To differentiate \( y_1 = \tan^{-1}\left(\frac{\sqrt{1-x^2}}{x}\right) \) with respect to \( y_2 = \cos^{-1}(2x\sqrt{1-x^2}) \), we will follow these steps: ### Step 1: Substitute \( x \) with \( \cos \theta \) Let \( x = \cos \theta \).
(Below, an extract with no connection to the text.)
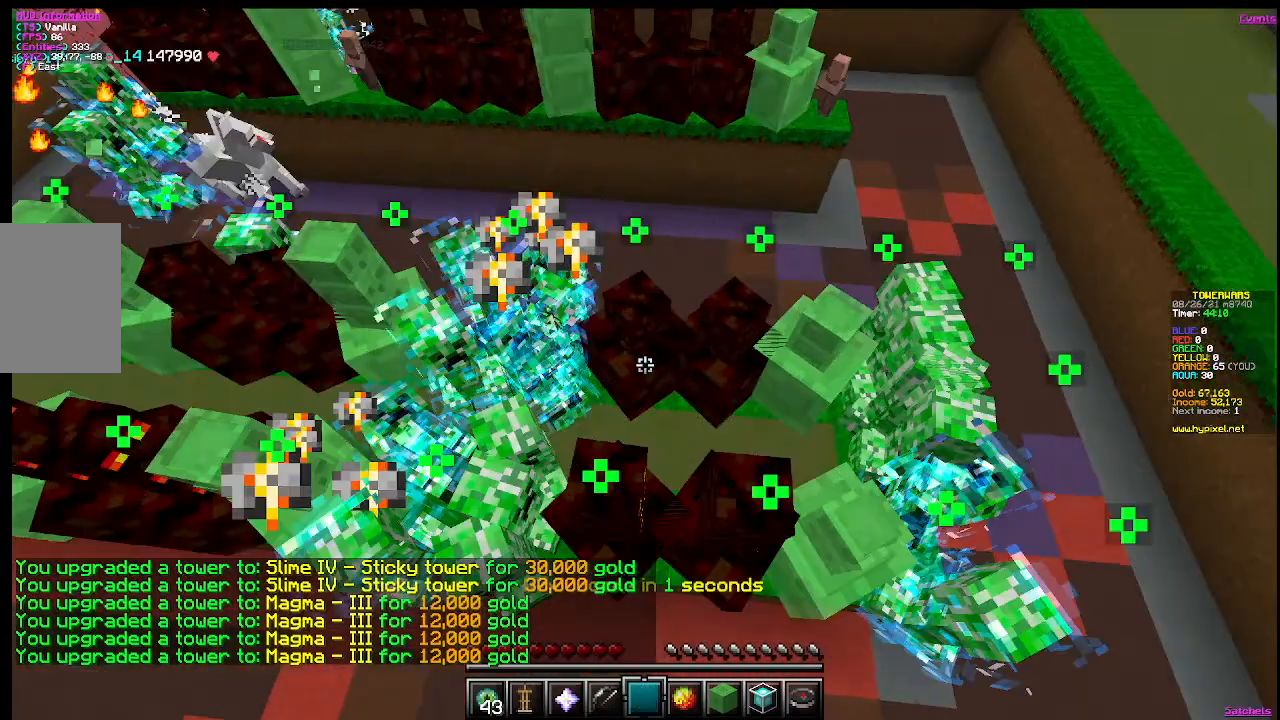
{"keys": [], "mouse": ["right"], "events": [[83, "mouse_right", "up"], [334, "mouse_right", "down"]]}
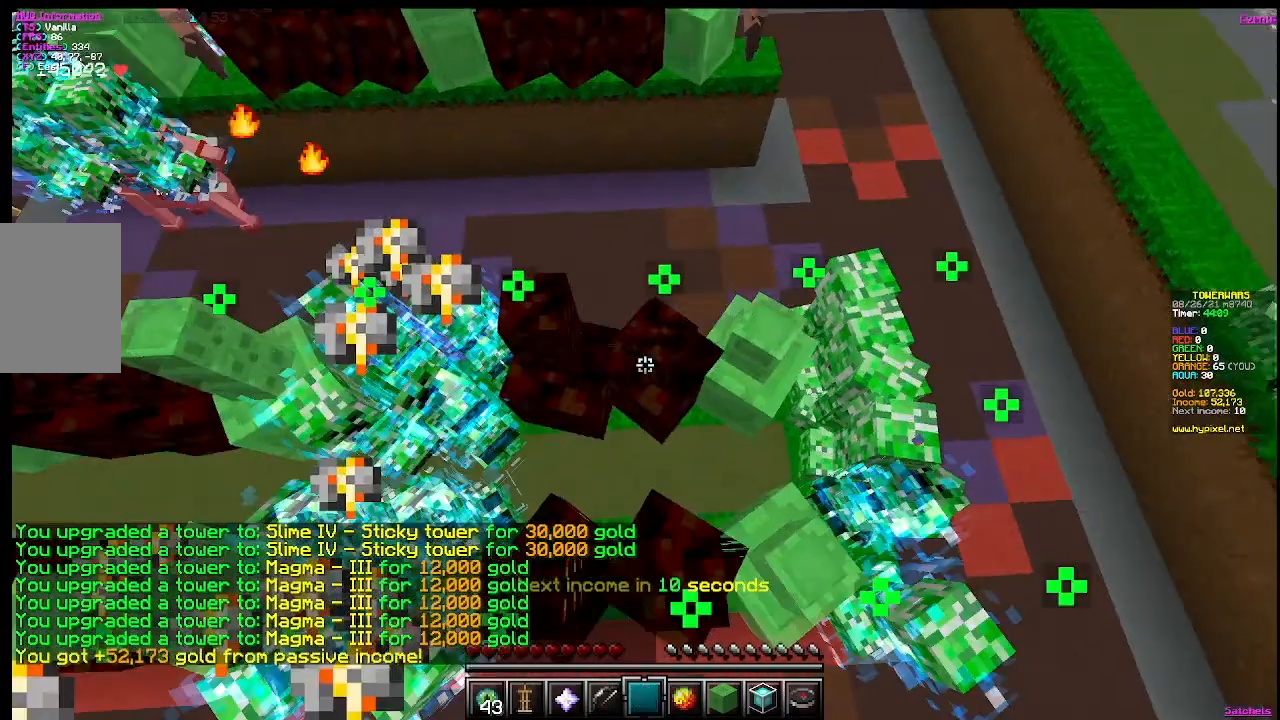
{"keys": ["d"], "mouse": [], "events": [[50, "mouse_right", "up"], [267, "d", "down"]]}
Then, we have: \[ \sqrt{1 - x^2} = \sqrt{1 - \cos^2 \theta} = \sin \theta \] ### Step 2: Rewrite \( y_1 \) and \( y_2 \) Now we can rewrite \( y_1 \) and \( y_2 \): \[ y_1 = \tan^{-1}\left(\frac{\sin \theta}{\cos \theta}\right) = \tan^{-1}(\tan \theta) = \theta \quad \text{(for } -\frac{\pi}{2} < \theta < \frac{\pi}{2}\text{)} \] \[ y_2 = \cos^{-1}(2\cos \theta \sin \theta) = \cos^{-1}(\sin 2\theta) \] ### Step 3: Differentiate \( y_1 \) with respect to \( \theta \) The derivative of \( y_1 \) with respect to \( \theta \) is: \[ \frac{dy_1}{d\theta} = 1 \] ### Step 4: Differentiate \( y_2 \) with respect to \( \theta \) Using the chain rule: \[ \frac{dy_2}{d\theta} = \frac{d}{d\theta} \cos^{-1}(\sin 2\theta) = -\frac{1}{\sqrt{1 - (\sin 2\theta)^2}} \cdot \frac{d}{d\theta}(\sin 2\theta) \] \[ = -\frac{1}{\sqrt{1 - \sin^2 2\theta}} \cdot 2\cos 2\theta = -\frac{2\cos 2\theta}{\sqrt{\cos^2 2\theta}} = -2\cos 2\theta \] ### Step 5: Find \( \frac{dy_1}{dy_2} \) Now we can find \( \frac{dy_1}{dy_2} \): \[ \frac{dy_1}{dy_2} = \frac{\frac{dy_1}{d\theta}}{\frac{dy_2}{d\theta}} = \frac{1}{-2\cos 2\theta} = -\frac{1}{2\cos 2\theta} \] ### Final Answer Thus, the derivative of \( y_1 \) with respect to \( y_2 \) is: \[ \frac{dy_1}{dy_2} = -\frac{1}{2\cos 2\theta} \]